In other words, there’s no known breeding population home to Ontario.

Three days after Phillips’ post, another appeared on a local parents’ Facebook group with a photo purporting to show a cougar-like animal prowling through a soybean field behind Courtney Street in Fergus.

Karoline Calin said her husband, Rodrigo Correa, took the photo on Monday from inside their Courtney Street home.

Calin, who posted the photo to Facebook, said “our goal was to warn neighbours with kids playing in the area.”

“All our thoughts came along with the past [post] about cougars in the area,” Calin said, adding, “when you have heard about something, you also see something.”

Calin’s post was also widely shared and commented on, with opinions divided on whether the animal was a dog or something else.

Having lived along the farm field for the past year, the family has noticed deer, foxes, turkeys and, on rare occasion, dogs accompanied by their owners walking through.

The couple doesn’t know what the animal was, but based on its size and movement, suspects it wasn’t a dog.

For her part, Phillips said she had no idea her unrelated Sept. 27 post would get such attention.

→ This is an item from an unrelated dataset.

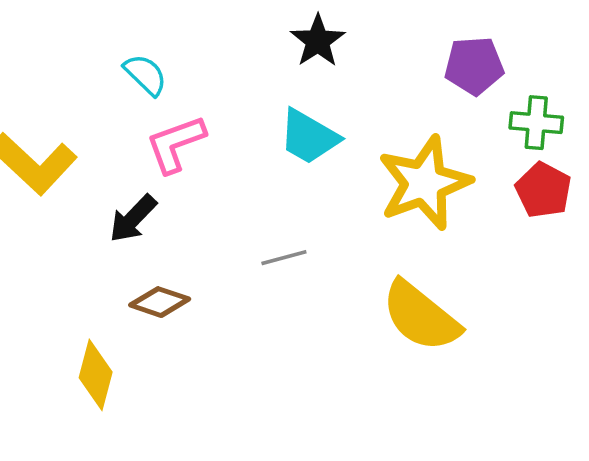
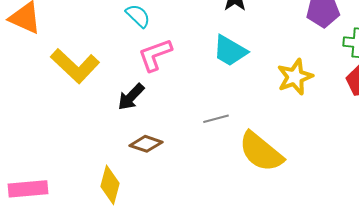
yellow star: (424, 183) -> (295, 77), size x0.7
yellow semicircle: (421, 316) -> (261, 152), moved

Rumours abounded. Some social media users reported their own cougar sightings around Wellington County.

Laurette Colby told the Advertiser that last fall she came face-to-face in the Elora area with what she’s convinced was a cougar.

Leanne Kutch recalled seeing a cougar dart off into a wooded area on the outskirts of Belwood around a decade ago.

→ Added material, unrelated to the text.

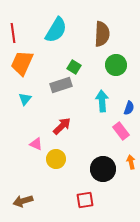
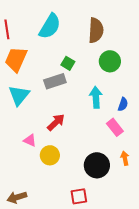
cyan triangle: (25, 99) -> (19, 95), size x1.6

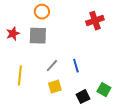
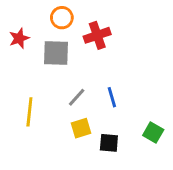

“It was so obvious to me,” Kutch told the Advertiser. “I had no doubt in my mind.”

Others were skeptical, suggesting sightings were overzealous reactions.

The MNR did not make anyone available to be interviewed for this story.

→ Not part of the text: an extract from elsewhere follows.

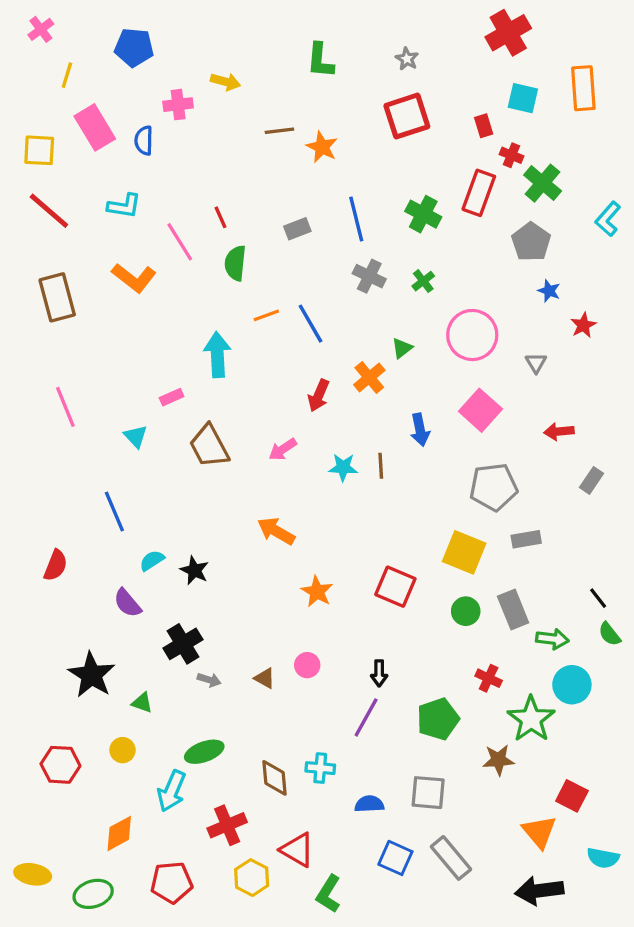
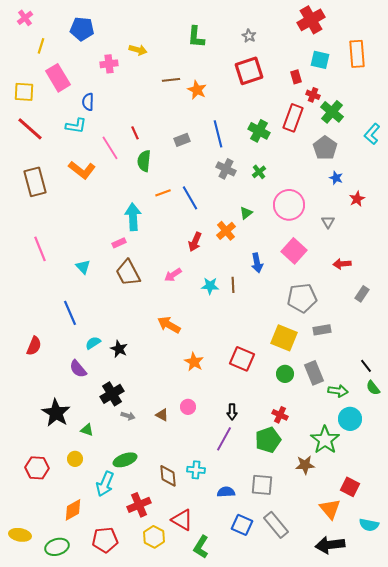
blue semicircle: (144, 141) -> (88, 102), moved
pink rectangle: (172, 397) -> (119, 243), moved
red cross: (489, 678) -> (280, 415), moved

In a prepared statement, a spokesperson said there were no recently received reports of cougar sightings in Wellington County.

“The ministry does not specifically track reports of cougars, as most observations remain unverified or are confirmed to be other species,” the statement said.

Wellington OPP spokesperson Matthew Burton said he is not aware of any recent reports to police.

Phillips has since purchased a trail camera to try and capture irrefutable proof.

“I’m really hoping the trail cam will get something,” Phillips said, “because there’s lots of people that are skeptical about it.”